Problem details >>
Without the pictures, repeat the listing character for character.
--------------------------------
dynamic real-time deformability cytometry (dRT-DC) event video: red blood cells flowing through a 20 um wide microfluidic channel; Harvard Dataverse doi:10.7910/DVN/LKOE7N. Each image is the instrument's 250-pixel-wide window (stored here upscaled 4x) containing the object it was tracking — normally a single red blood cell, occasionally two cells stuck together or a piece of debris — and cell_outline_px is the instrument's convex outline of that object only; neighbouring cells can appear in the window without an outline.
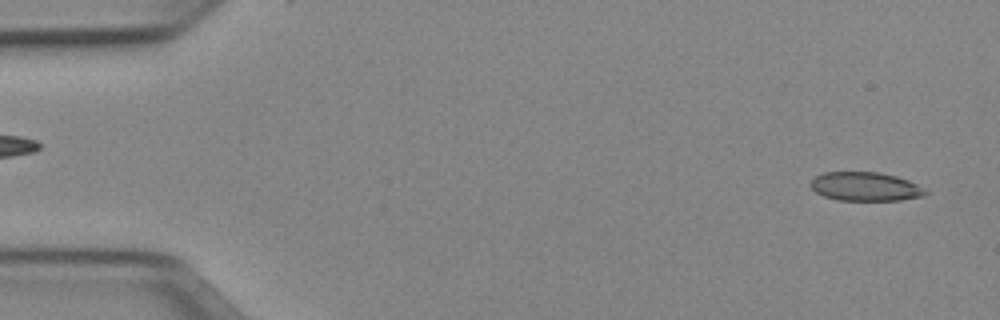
{"species": "Egyptian fruit bat (a non-hibernating species)", "species_latin": "Rousettus aegyptiacus", "temperature_condition": "cold", "stored_images_in_passage": 48, "camera_frame_rate_fps": 3000, "um_per_image_px": 0.085, "animal": {"sex": "female"}, "frame": {"image": 1, "passage_image": 2, "time_ms": 0.333, "image_size_px": [1000, 320], "cell_outline_px": [[932, 192], [924, 196], [900, 200], [836, 200], [824, 196], [816, 192], [808, 184], [816, 176], [824, 172], [880, 172], [896, 176], [908, 180]], "centroid_in_image_um": [73.58, 15.86], "position_along_channel_um": 11.4, "area_um2": 19.42}}
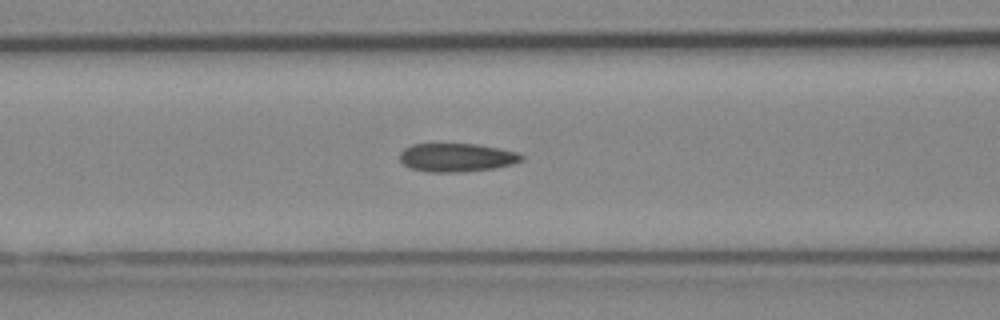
{"frame": {"image": 2, "passage_image": 20, "time_ms": 6.333, "image_size_px": [1000, 320], "cell_outline_px": [[524, 160], [512, 164], [496, 168], [460, 172], [428, 172], [412, 168], [404, 164], [400, 160], [400, 152], [404, 148], [412, 144], [476, 144], [500, 148], [520, 152], [524, 156]], "centroid_in_image_um": [38.86, 13.38], "position_along_channel_um": 127.7, "area_um2": 20.35}}
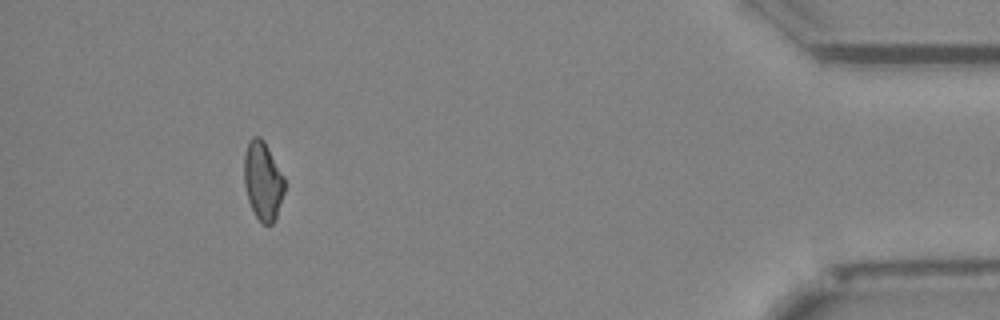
{"frame": {"image": 3, "passage_image": 46, "time_ms": 15.0, "image_size_px": [1000, 320], "cell_outline_px": [[284, 192], [276, 220], [272, 224], [260, 224], [248, 200], [244, 184], [244, 156], [248, 144], [252, 136], [260, 136], [264, 140], [284, 176]], "centroid_in_image_um": [22.35, 15.39], "position_along_channel_um": 412.9, "area_um2": 18.61}, "authors_computed_cell_mechanics": {"area_um2": 19.9988, "velocity_mm_per_s": 4.0017, "shape_relaxation_time_tau1_ms": null, "shape_relaxation_time_tau2_ms": 3.081, "deformation_change_tau1": null, "deformation_change_tau2": 0.1037}}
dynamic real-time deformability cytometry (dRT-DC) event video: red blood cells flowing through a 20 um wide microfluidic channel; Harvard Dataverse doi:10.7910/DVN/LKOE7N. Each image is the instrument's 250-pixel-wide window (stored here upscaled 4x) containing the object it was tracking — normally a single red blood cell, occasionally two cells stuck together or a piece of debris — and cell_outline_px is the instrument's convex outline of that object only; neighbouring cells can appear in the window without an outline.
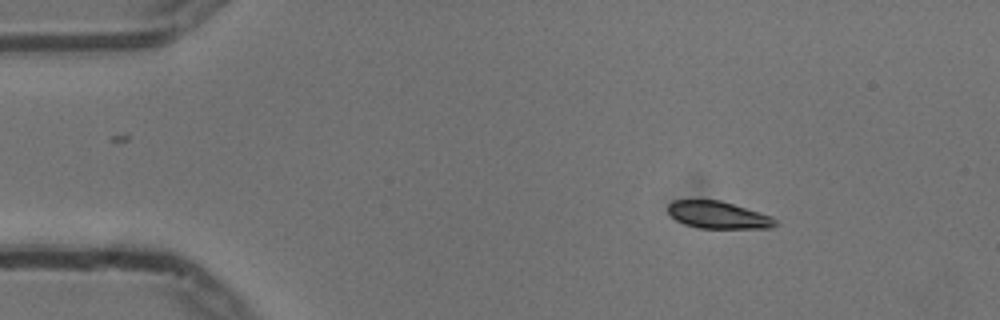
--------------------------------
Answer to the task >>
dynamic real-time deformability cytometry (dRT-DC) event video: red blood cells flowing through a 20 um wide microfluidic channel; Harvard Dataverse doi:10.7910/DVN/LKOE7N. Each image is the instrument's 250-pixel-wide window (stored here upscaled 4x) containing the object it was tracking — normally a single red blood cell, occasionally two cells stuck together or a piece of debris — and cell_outline_px is the instrument's convex outline of that object only; neighbouring cells can appear in the window without an outline.
{"species": "Egyptian fruit bat (a non-hibernating species)", "species_latin": "Rousettus aegyptiacus", "temperature_condition": "cold", "stored_images_in_passage": 48, "camera_frame_rate_fps": 3000, "um_per_image_px": 0.085, "animal": {"sex": "female"}, "frame": {"image": 1, "passage_image": 2, "time_ms": 0.333, "image_size_px": [1000, 320], "cell_outline_px": [[932, 192], [924, 196], [900, 200], [836, 200], [824, 196], [816, 192], [808, 184], [816, 176], [824, 172], [880, 172], [896, 176], [908, 180]], "centroid_in_image_um": [73.58, 15.86], "position_along_channel_um": 11.4, "area_um2": 19.42}}
{"frame": {"image": 2, "passage_image": 20, "time_ms": 6.333, "image_size_px": [1000, 320], "cell_outline_px": [[524, 160], [512, 164], [496, 168], [460, 172], [428, 172], [412, 168], [404, 164], [400, 160], [400, 152], [404, 148], [412, 144], [476, 144], [500, 148], [520, 152], [524, 156]], "centroid_in_image_um": [38.86, 13.38], "position_along_channel_um": 127.7, "area_um2": 20.35}}
{"frame": {"image": 3, "passage_image": 46, "time_ms": 15.0, "image_size_px": [1000, 320], "cell_outline_px": [[284, 192], [276, 220], [272, 224], [260, 224], [248, 200], [244, 184], [244, 156], [248, 144], [252, 136], [260, 136], [264, 140], [284, 176]], "centroid_in_image_um": [22.35, 15.39], "position_along_channel_um": 412.9, "area_um2": 18.61}, "authors_computed_cell_mechanics": {"area_um2": 19.9988, "velocity_mm_per_s": 4.0017, "shape_relaxation_time_tau1_ms": null, "shape_relaxation_time_tau2_ms": 3.081, "deformation_change_tau1": null, "deformation_change_tau2": 0.1037}}
dynamic real-time deformability cytometry (dRT-DC) event video: red blood cells flowing through a 20 um wide microfluidic channel; Harvard Dataverse doi:10.7910/DVN/LKOE7N. Each image is the instrument's 250-pixel-wide window (stored here upscaled 4x) containing the object it was tracking — normally a single red blood cell, occasionally two cells stuck together or a piece of debris — and cell_outline_px is the instrument's convex outline of that object only; neighbouring cells can appear in the window without an outline.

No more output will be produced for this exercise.